A vial of Trastuzumab from liquid nitrogen was thawed and the cells were inoculated in a 125 mL shake flask containing growth medium and was cultured in C0 ₂ incubator shaker at 37 C, 120 rpm, 5% C0 ₂ , 85% Relative humidity. Cells were passaged every 72 h ±24 h with increase in culture volume for inoculating production bioreactor. In each passage seeding density was maintained at 0.3 x 10 ⁶ cells/mL and target for a final VCC of about 3.0 ±1.0 xlO ⁶ cells/mL.

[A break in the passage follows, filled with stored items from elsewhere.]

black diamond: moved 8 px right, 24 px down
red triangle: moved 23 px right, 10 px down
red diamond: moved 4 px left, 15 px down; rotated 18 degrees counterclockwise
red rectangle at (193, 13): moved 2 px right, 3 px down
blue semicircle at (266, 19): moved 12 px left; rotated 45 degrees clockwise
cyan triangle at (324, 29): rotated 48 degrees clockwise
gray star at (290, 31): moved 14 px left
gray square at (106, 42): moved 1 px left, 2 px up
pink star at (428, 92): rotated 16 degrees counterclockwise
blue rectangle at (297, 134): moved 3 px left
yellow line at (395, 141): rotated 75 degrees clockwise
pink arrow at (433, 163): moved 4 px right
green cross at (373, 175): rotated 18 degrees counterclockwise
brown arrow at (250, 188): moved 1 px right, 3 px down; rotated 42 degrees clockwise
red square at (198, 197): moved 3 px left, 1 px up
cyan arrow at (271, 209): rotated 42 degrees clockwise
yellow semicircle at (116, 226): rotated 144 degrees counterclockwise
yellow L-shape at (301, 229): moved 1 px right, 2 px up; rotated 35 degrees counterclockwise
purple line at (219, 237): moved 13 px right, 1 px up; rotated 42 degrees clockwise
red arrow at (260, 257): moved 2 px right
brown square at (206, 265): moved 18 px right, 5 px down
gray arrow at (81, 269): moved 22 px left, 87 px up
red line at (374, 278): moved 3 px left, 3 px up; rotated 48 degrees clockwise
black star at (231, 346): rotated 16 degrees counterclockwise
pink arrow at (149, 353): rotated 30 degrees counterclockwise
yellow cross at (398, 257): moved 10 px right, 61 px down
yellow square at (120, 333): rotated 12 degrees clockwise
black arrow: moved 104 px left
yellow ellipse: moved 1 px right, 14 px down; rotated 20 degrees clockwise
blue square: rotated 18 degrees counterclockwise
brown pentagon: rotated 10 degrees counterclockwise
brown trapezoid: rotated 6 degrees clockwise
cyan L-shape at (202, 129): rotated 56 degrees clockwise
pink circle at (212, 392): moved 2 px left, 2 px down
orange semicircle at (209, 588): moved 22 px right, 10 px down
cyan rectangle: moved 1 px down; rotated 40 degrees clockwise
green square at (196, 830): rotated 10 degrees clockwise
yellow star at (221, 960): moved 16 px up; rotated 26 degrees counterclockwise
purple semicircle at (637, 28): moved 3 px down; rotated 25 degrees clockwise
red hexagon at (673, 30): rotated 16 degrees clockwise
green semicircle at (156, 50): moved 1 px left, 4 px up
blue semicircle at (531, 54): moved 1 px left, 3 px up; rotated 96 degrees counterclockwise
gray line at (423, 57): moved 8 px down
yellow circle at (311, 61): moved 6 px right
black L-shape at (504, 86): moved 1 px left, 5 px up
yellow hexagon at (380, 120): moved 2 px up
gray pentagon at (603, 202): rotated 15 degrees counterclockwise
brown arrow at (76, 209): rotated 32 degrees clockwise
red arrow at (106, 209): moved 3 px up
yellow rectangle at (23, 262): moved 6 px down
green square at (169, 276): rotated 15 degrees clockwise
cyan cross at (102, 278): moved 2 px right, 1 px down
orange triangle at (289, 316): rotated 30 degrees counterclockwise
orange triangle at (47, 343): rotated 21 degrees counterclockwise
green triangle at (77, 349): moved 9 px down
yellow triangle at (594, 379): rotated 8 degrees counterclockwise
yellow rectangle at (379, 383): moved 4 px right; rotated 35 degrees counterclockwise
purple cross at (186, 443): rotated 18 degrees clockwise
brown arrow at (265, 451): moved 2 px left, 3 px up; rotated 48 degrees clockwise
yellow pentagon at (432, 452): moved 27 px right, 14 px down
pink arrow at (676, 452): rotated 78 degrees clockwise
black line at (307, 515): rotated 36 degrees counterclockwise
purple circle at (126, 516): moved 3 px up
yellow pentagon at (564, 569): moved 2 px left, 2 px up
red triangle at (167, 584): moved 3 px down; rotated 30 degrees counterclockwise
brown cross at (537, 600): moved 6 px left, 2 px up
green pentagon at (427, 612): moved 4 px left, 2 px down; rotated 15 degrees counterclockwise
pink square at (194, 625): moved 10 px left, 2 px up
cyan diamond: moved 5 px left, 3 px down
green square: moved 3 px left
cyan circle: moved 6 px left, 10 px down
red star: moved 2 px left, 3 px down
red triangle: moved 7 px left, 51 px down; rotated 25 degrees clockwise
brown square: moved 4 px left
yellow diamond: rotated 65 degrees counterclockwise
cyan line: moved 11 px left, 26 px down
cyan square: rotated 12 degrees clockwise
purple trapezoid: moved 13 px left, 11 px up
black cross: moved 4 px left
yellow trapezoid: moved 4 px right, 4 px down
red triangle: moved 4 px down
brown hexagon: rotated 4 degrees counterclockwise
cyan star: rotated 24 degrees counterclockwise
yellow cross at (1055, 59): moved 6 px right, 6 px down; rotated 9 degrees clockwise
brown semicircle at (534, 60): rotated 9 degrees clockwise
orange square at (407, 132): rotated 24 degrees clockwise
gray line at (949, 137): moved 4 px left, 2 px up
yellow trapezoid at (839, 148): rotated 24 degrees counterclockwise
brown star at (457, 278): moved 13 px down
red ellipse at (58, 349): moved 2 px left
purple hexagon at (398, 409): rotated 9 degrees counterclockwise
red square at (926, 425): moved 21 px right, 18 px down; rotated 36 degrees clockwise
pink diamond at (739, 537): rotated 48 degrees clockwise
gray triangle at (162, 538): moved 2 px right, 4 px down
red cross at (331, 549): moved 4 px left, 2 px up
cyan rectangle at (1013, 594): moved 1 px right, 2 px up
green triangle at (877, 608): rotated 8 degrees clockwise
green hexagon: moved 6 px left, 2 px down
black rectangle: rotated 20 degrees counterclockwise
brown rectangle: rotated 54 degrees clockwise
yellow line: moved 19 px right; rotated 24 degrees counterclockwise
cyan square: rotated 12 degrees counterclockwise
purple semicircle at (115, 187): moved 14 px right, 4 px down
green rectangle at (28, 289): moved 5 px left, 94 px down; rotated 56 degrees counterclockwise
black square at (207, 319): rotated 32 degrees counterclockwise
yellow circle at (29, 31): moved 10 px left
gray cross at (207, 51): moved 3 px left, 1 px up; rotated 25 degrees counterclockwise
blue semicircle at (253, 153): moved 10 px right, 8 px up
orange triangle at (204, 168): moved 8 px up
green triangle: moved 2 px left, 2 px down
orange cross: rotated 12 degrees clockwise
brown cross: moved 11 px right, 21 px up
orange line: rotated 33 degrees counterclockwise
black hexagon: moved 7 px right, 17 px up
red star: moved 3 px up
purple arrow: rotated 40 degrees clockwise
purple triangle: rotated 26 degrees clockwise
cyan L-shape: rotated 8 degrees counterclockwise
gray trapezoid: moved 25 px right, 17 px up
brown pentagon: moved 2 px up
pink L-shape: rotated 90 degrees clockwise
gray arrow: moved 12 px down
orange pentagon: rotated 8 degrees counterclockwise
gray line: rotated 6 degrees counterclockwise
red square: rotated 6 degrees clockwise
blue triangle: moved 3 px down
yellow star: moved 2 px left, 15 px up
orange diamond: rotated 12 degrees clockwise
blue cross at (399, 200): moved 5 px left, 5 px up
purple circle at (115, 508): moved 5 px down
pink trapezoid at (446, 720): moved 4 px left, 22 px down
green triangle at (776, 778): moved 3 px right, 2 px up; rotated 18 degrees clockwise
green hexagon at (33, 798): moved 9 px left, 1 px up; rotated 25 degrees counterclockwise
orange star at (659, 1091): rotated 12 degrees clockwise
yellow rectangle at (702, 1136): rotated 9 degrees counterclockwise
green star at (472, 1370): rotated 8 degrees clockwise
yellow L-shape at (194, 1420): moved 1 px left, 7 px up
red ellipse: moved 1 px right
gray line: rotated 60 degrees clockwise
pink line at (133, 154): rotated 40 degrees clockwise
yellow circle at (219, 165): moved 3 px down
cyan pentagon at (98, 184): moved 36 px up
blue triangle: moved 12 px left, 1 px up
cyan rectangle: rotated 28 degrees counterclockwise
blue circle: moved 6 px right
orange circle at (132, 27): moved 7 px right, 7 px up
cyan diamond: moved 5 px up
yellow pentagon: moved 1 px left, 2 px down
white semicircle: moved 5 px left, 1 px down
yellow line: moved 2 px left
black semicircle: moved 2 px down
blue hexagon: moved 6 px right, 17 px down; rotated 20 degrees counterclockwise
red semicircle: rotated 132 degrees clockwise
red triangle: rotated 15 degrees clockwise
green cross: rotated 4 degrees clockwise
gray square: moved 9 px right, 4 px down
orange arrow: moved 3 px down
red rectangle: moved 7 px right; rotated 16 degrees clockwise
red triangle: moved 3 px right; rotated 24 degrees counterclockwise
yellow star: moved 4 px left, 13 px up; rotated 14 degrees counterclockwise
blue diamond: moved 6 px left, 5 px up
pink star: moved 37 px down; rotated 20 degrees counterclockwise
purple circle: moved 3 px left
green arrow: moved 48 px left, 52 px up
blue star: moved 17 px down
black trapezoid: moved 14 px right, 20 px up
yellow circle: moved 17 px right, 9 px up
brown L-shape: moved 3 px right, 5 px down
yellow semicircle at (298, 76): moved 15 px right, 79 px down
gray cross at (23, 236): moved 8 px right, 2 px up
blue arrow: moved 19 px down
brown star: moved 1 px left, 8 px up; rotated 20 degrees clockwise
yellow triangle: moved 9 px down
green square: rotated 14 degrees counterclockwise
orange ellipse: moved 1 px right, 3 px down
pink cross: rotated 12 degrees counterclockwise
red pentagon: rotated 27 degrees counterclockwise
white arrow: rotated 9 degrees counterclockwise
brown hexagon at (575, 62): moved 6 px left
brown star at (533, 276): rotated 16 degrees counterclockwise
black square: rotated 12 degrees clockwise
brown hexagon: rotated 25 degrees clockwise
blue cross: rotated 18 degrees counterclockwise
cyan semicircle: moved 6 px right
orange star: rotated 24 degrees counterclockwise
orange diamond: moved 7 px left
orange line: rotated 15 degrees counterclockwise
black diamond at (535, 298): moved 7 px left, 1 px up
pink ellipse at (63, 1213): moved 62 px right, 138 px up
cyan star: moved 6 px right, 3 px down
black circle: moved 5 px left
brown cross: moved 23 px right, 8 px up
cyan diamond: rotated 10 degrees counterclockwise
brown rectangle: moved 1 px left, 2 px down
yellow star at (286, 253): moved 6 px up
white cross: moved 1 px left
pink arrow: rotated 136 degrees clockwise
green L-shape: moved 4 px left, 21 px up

Production Bioreactor process

The batch process was initiated by inoculating N-l seed in to a bioreactor containing growth medium at approx. 40 ±5% of the final batch volume at the starting VCC (after inoculation of the seed) in the monophasic production bioreactor of 0.5 ±0.2 xlO ⁶ cells/ mL and viability >90%, more preferably VCC at 0.5 xlO ⁶ cells/ mL and viability >95%. The agitation speed was set as per the tip speed ranging from 0.4 to 0.6 m/s. The temperature was at 34 °C throughout the production bioreactor process. Feeding of the reactor was done at day 2, 4, 6, 8 and 10 to maintain cell culture longevity, productivity and product quality attributes. Glutamine and Glucose were maintained throughout the cell culture duration at about 2mM and 2g/L respectively for cell culture maintenance. Harvesting of the culture was done on the <312 h or if the culture viability drops below 50%, whichever is earlier.

All patents, patent applications and publications cited in this application are hereby incorporated by reference in their entirety for all purposes to the same extent as if each individual patent, patent application or publication were so individually denoted.